İmza aşamasına geldik

KTC’de geçen ay yoğun bir şekilde yaşanan tartışmanın ardından Başbakan Ömer Kalyoncu, su konusunu ikinci kez tartışmak için Ankara’ya mektup yazdı. Mektuba olumlu cevap verilmesinin ardından KKTC hükümetinin büyük ortağı CTP’den Tarım ve Maliye bakanları Erkut Şahali ile Birikim Özgür, küçük ortak Ulusal Birlik Partisi’nden (UBP) Ekonomi ve Bayındırlık bakanları Sunat Atun ile Kutlu Evren geçen hafta Ankara’ya geldi.

Ankara’da iki gün yoğun temaslarda bulunan KKTC’li bakanlar, Türkiye ile KKTC arasında alternatifli iki hükümetler arası anlaşma taslağı hazırladı. Türkiye kanadı, taslaklardan hangisinin tercih edileceğini KKTC hükümetine bıraktı. Taslaklardaki en büyük fark, belediyelere Türkiye’den gelen suyu alıp almama hakkı verilmesi oldu. Anlaşma taslakları, KKTC Başbakanı Ömer Kalyoncu ile Kıbrıs’tan da sorumlu Başbakan Yardımcısı Tuğrul Türkeş’in imzasına açıldı.

Referandum sinyali

Kriz çözüldü diye düşünülürken geçen ay yapılan ilk anlaşmayı reddeden CTP’nin Parti Meclisi önceki akşam konuyu görüşmek üzere ikinci kez toplantı. Yoğun tartışmaların yaşandığı toplantıda partiyi bağlayıcı bir karar alınmadı ancak anlaşma taslaklarına karşı çıkıldı. Toplantının ardından açıklama yapan CTP Genel Başkanı ve eski Cumhurbaşkanı Mehmet Ali Talat, suyun işletilmesinde bir karara varamadıklarını ve gerekirse referanduma gidilerek halka sorulabileceğini açıkladı. Suyu işletmesi konusundaki kriz sadece Türkiye ile KKTC arasındaki ilişkileri değil, KKTC hükümetinin koalisyon ortakları arasında da kriz nedeni. Hükümetin küçük ortağı UBP, Türkiye’yle varılan anlaşmanın imzalanmasını istiyor. Ortağı CTP’nin son kararını bekleyen UBP, koalisyonun geleceğini de su krizinin bağlıyor.

Faturayı kim toplayacak?

Türkiye ile KKTC arasındaki krizin temelinde, su faturalarını kimin toplayacağı sorusu yatıyor.
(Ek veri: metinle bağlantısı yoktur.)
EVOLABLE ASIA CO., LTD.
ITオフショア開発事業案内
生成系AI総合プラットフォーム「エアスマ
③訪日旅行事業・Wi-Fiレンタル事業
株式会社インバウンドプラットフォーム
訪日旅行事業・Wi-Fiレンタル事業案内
Türkiye 4 yılda tamamladığı projede, 1.6 milyar lira harcayarak Anamur’a boşalan Dragos çayı suyunu KKTC’ye ulaştırdı. Türkiye ayrıca, mali gücü olmaması nedeniyle KKTC içindeki isale hatlarını da yaptı. Ancak Ada’ya pompalanan yıllık 75 milyon metreküp suyun son kullanıcıya ulaşması için 650 milyon liralık altyapı yatırımı yapılması gerekiyor. KKTC belediyelerinin ve hükümetin de böyle bir kaynağı yok.
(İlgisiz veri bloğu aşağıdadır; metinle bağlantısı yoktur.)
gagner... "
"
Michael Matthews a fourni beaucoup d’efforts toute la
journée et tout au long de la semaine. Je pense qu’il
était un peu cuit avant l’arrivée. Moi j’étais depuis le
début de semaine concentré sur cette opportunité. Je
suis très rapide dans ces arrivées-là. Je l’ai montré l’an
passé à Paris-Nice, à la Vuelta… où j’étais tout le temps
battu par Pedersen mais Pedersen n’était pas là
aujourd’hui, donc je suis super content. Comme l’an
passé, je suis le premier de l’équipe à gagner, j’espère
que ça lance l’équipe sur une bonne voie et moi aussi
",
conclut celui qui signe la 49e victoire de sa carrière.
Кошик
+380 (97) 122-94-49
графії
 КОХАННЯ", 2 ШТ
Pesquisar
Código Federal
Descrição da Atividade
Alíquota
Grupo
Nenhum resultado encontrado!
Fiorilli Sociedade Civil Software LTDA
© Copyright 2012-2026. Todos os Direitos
Bu nedenle Türkiye, suyun kamu-özel ortaklığı yönteminle KKTC hükümetinin denetiminde işletilmesini, gerekli 650 milyon liralık yatırımın da özel sektörün yapmasını istiyor. KKTC hükümetinin kabul ettiği ancak CTP Parti Meclisi’ne takılan anlaşmada su faturaları işletme ihalesini alacak özel şirketin toplaması öngörülüyor. Belediyelerin önemli bölümü ise, gelirlerini ve fatura toplama haklarını devretmek istemiyor. KKTC’de mevcut su yönetiminde devlet belediyelere su satarken büyük oranlarda sübvansiyon uyguluyor. Belediyelerin fatura tahsilat oranları da düşük.